Among the lines below, take the one holding "BOOK REVIEW", the one holding "An annotated checklist of Indian Pteridophytes, Part 2.", and all lines between them. Set them down exactly.

Exercise data:
------------------------------------------------------------

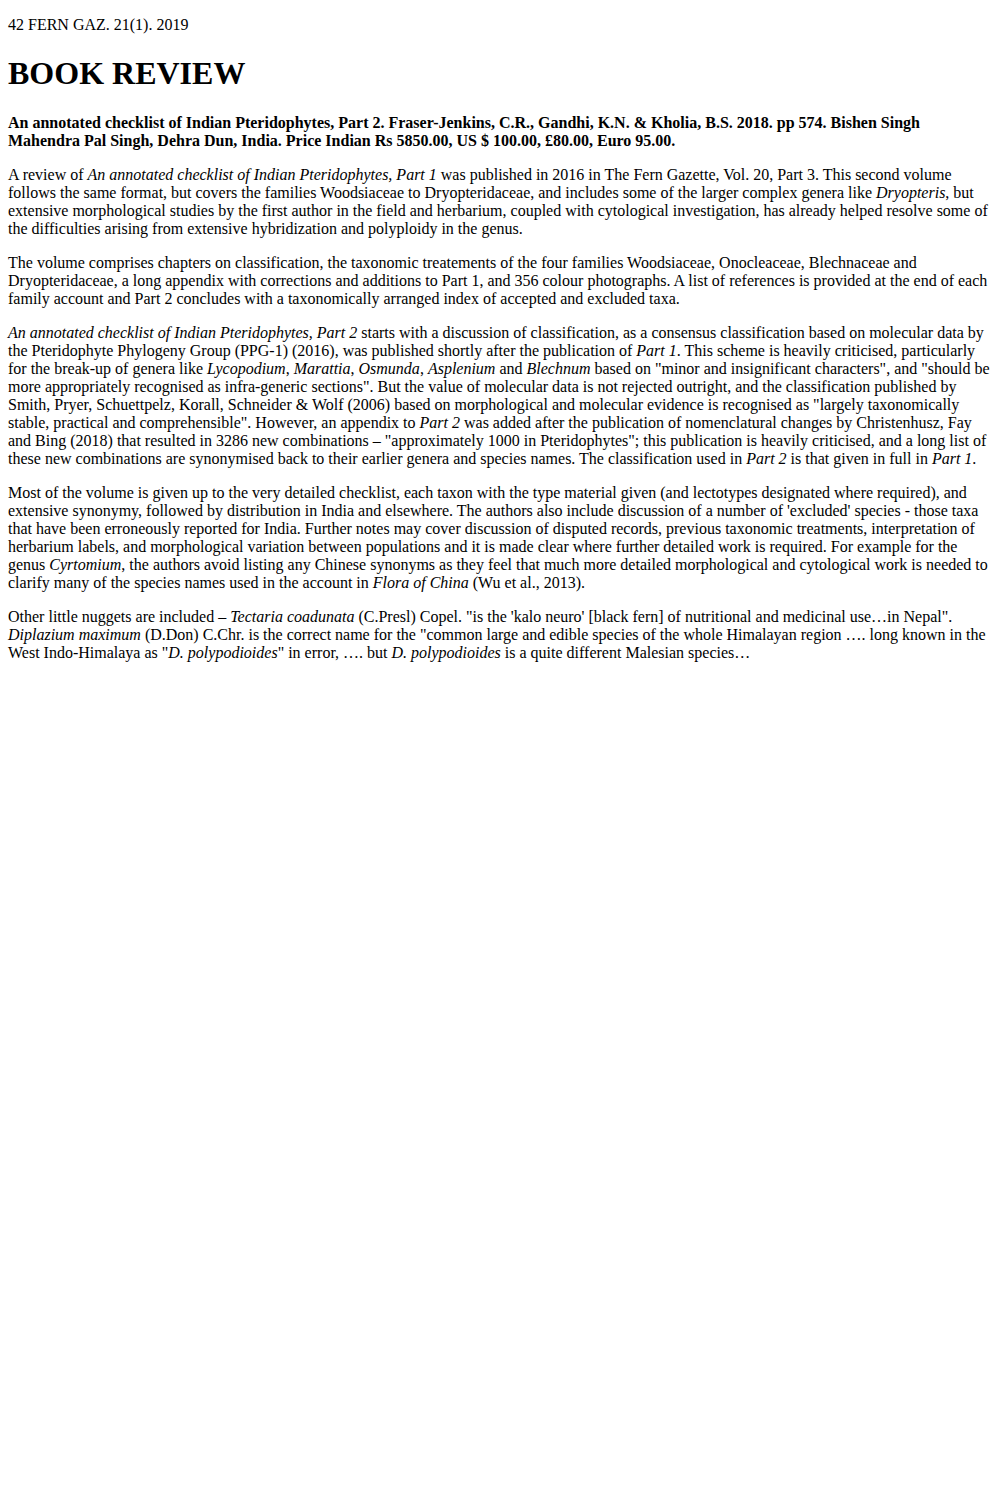42 FERN GAZ. 21(1). 2019
BOOK REVIEW
An annotated checklist of Indian Pteridophytes, Part 2. Fraser-Jenkins, C.R., Gandhi, K.N. & Kholia, B.S. 2018. pp 574. Bishen Singh Mahendra Pal Singh, Dehra Dun, India. Price Indian Rs 5850.00, US $ 100.00, £80.00, Euro 95.00.
A review of An annotated checklist of Indian Pteridophytes, Part 1 was published in 2016 in The Fern Gazette, Vol. 20, Part 3. This second volume follows the same format, but covers the families Woodsiaceae to Dryopteridaceae, and includes some of the larger complex genera like Dryopteris, but extensive morphological studies by the first author in the field and herbarium, coupled with cytological investigation, has already helped resolve some of the difficulties arising from extensive hybridization and polyploidy in the genus.
The volume comprises chapters on classification, the taxonomic treatements of the four families Woodsiaceae, Onocleaceae, Blechnaceae and Dryopteridaceae, a long appendix with corrections and additions to Part 1, and 356 colour photographs. A list of references is provided at the end of each family account and Part 2 concludes with a taxonomically arranged index of accepted and excluded taxa.
An annotated checklist of Indian Pteridophytes, Part 2 starts with a discussion of classification, as a consensus classification based on molecular data by the Pteridophyte Phylogeny Group (PPG-1) (2016), was published shortly after the publication of Part 1. This scheme is heavily criticised, particularly for the break-up of genera like Lycopodium, Marattia, Osmunda, Asplenium and Blechnum based on "minor and insignificant characters", and "should be more appropriately recognised as infra-generic sections". But the value of molecular data is not rejected outright, and the classification published by Smith, Pryer, Schuettpelz, Korall, Schneider & Wolf (2006) based on morphological and molecular evidence is recognised as "largely taxonomically stable, practical and comprehensible". However, an appendix to Part 2 was added after the publication of nomenclatural changes by Christenhusz, Fay and Bing (2018) that resulted in 3286 new combinations – "approximately 1000 in Pteridophytes"; this publication is heavily criticised, and a long list of these new combinations are synonymised back to their earlier genera and species names. The classification used in Part 2 is that given in full in Part 1.
Most of the volume is given up to the very detailed checklist, each taxon with the type material given (and lectotypes designated where required), and extensive synonymy, followed by distribution in India and elsewhere. The authors also include discussion of a number of 'excluded' species - those taxa that have been erroneously reported for India. Further notes may cover discussion of disputed records, previous taxonomic treatments, interpretation of herbarium labels, and morphological variation between populations and it is made clear where further detailed work is required. For example for the genus Cyrtomium, the authors avoid listing any Chinese synonyms as they feel that much more detailed morphological and cytological work is needed to clarify many of the species names used in the account in Flora of China (Wu et al., 2013).
Other little nuggets are included – Tectaria coadunata (C.Presl) Copel. "is the 'kalo neuro' [black fern] of nutritional and medicinal use…in Nepal". Diplazium maximum (D.Don) C.Chr. is the correct name for the "common large and edible species of the whole Himalayan region …. long known in the West Indo-Himalaya as "D. polypodioides" in error, …. but D. polypodioides is a quite different Malesian species…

------------------------------------------------------------

Answer for the task:
BOOK REVIEW
An annotated checklist of Indian Pteridophytes, Part 2. Fraser-Jenkins, C.R., Gandhi, K.N. & Kholia, B.S. 2018. pp 574. Bishen Singh Mahendra Pal Singh, Dehra Dun, India. Price Indian Rs 5850.00, US $ 100.00, £80.00, Euro 95.00.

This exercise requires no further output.